## Passage
[Start of section]

Working with the JSON data format
Data Dog
JSON data format is a standard feature of today's Internet – and a common option for mobile and desktop apps – but many users still regard it as something of a mystery. We'll take a close look at JSON format and some of the free tools you can use for reading and manipulating JSON data.
Our world of web applications and fast, interactive mobile devices calls for the free exchange of data in easily accessible forms. Standard formats promote interoperability and minimize development time. Open formats also make it easy to import data into other applications. Over the years, several popular alternatives have emerged. CSV, XML, and YAML are well known and easy to adapt to different applications (see the box entitled "Comparing Formats" and Listings 1-3 for examples). One format that is used extensively for web applications, mobile applications, and even some conventional desktop tools is JavaScript Object Notation (JSON) [1].

[End of section]

## Dataset content
[Start of section]

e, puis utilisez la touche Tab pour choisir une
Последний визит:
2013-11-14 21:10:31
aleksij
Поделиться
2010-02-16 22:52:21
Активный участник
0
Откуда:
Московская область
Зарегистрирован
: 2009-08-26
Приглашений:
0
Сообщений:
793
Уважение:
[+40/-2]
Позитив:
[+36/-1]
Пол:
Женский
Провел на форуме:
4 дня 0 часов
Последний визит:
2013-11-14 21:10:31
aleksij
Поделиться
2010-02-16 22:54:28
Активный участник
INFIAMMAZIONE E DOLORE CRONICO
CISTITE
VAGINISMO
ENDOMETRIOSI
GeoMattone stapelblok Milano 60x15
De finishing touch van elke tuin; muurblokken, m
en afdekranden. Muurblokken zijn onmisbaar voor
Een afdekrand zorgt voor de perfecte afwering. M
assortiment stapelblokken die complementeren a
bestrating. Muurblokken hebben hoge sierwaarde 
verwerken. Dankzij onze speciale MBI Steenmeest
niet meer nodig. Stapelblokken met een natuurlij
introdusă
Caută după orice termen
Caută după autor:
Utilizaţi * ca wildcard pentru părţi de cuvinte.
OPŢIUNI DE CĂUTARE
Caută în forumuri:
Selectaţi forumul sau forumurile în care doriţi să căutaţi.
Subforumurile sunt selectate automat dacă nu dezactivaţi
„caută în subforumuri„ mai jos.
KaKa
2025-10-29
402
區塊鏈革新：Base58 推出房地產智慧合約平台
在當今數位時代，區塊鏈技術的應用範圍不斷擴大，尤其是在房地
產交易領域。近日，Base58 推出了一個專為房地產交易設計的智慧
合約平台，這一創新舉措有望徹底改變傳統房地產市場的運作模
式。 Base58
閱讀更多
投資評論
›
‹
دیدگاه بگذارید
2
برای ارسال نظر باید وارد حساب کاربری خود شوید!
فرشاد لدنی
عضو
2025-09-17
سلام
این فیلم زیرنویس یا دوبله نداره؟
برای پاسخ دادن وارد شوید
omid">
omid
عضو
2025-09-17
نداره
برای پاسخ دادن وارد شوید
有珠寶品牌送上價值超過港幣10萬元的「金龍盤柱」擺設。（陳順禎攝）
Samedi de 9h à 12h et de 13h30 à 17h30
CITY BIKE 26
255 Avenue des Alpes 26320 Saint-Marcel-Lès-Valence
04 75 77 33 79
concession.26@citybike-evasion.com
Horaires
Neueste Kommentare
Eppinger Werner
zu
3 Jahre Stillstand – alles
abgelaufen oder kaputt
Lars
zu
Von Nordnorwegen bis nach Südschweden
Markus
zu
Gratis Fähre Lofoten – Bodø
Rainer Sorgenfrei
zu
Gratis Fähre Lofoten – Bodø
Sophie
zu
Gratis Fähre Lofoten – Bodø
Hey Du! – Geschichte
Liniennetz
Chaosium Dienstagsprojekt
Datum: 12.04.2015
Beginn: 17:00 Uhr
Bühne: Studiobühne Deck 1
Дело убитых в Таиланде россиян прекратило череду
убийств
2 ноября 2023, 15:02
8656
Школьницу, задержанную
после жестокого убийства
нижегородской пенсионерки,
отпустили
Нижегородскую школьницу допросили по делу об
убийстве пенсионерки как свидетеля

[End of section]
[Start of section]

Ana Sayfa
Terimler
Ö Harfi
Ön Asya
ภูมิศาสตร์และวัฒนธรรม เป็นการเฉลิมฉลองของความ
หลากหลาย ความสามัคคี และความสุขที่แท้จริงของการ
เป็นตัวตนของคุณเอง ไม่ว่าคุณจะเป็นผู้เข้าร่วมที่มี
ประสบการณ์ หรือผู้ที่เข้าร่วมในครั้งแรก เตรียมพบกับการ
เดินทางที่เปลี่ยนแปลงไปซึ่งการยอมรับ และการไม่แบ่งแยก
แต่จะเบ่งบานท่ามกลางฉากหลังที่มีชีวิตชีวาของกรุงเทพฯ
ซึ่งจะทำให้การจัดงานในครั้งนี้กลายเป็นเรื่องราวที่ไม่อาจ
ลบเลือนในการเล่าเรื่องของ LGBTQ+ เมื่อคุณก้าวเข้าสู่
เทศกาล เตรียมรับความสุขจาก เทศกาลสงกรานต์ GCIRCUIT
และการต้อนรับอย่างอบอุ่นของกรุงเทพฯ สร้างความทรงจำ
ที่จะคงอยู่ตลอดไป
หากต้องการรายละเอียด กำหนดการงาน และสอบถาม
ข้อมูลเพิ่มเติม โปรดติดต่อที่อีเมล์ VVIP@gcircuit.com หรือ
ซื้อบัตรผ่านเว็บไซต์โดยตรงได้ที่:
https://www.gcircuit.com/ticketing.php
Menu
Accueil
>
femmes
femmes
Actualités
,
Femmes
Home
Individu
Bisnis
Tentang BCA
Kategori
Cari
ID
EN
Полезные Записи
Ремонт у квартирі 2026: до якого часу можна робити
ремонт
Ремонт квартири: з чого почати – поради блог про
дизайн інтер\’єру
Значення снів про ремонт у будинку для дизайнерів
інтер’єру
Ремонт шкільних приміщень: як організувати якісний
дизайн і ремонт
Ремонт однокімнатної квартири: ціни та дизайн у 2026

[End of section]

## What the task requires
Please carry on the passage about the JSON data format, starting after its last sentence.

## Written response
Comparing Formats
Using comma-separated values (CSV) ensures the data remains manageable for the most part, but the format is neither standardized nor particularly flexible. In a file like the one in Listing 1, neither the character set nor the separator between columns is fixed. In practical applications, spaces, tabs, hyphens, or semicolons are sometimes used instead of commas. Corresponding key data either has to be agreed upon or inferred from the file itself. Furthermore, the format does not allow nested records, arrays, or binary data.
The Extensible Markup Language (XML) is far more structured and flexible than CSV. A notable feature of XML is the data field enclosed in the field name with the form <fieldname>value</fieldname>
(Listing 2). In practice, it makes sense to choose field names that let you infer the contents. The order of the fields is usually variable in a layer, and fields can be missing. One disadvantage of XML is that an XML file is significantly larger due to the need to continually repeat the field labels for each entry.
YAML is a recursive acronym for YAML Ain't Markup Language. The YAML specification describes a very compact way to serialize data. Hyphens and indentations using spaces serve as the basis for denoting fields. YAML borrows from XML, as well as from the format in which three programming languages (Python, Perl, and C) describe their data structures. Listing 3 shows the book inventory data as a YAML structure.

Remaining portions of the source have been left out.